| What you have to do |
Include only the line with "Venus Williams, a 13-a înfrângere" and the lines after it, each reproduced exactly as it stands in the entries below.

***** Material for this exercise

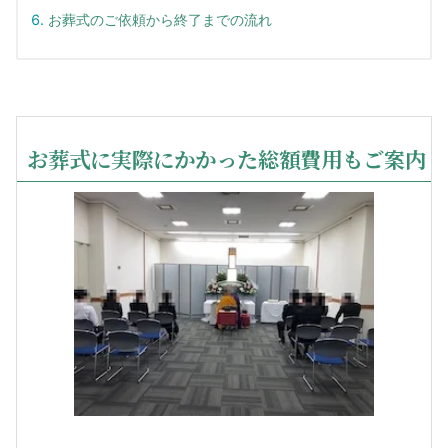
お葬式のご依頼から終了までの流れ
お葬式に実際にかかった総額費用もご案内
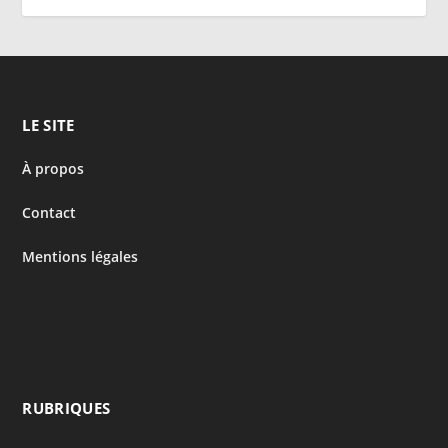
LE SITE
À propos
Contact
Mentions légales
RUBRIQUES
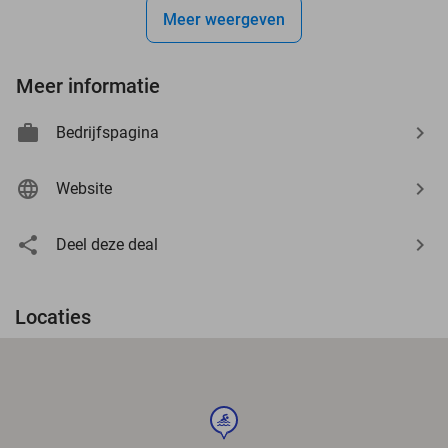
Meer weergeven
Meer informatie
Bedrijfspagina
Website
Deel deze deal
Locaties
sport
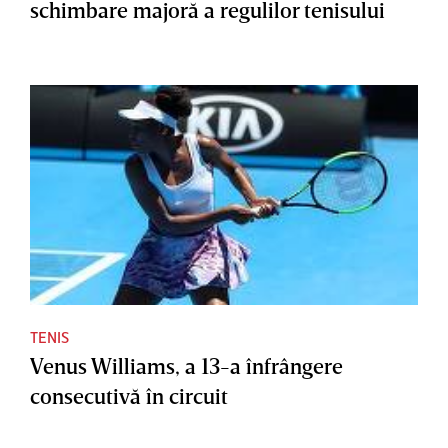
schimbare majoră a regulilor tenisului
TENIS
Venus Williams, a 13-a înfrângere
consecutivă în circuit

**********

| Response area |
Venus Williams, a 13-a înfrângere
consecutivă în circuit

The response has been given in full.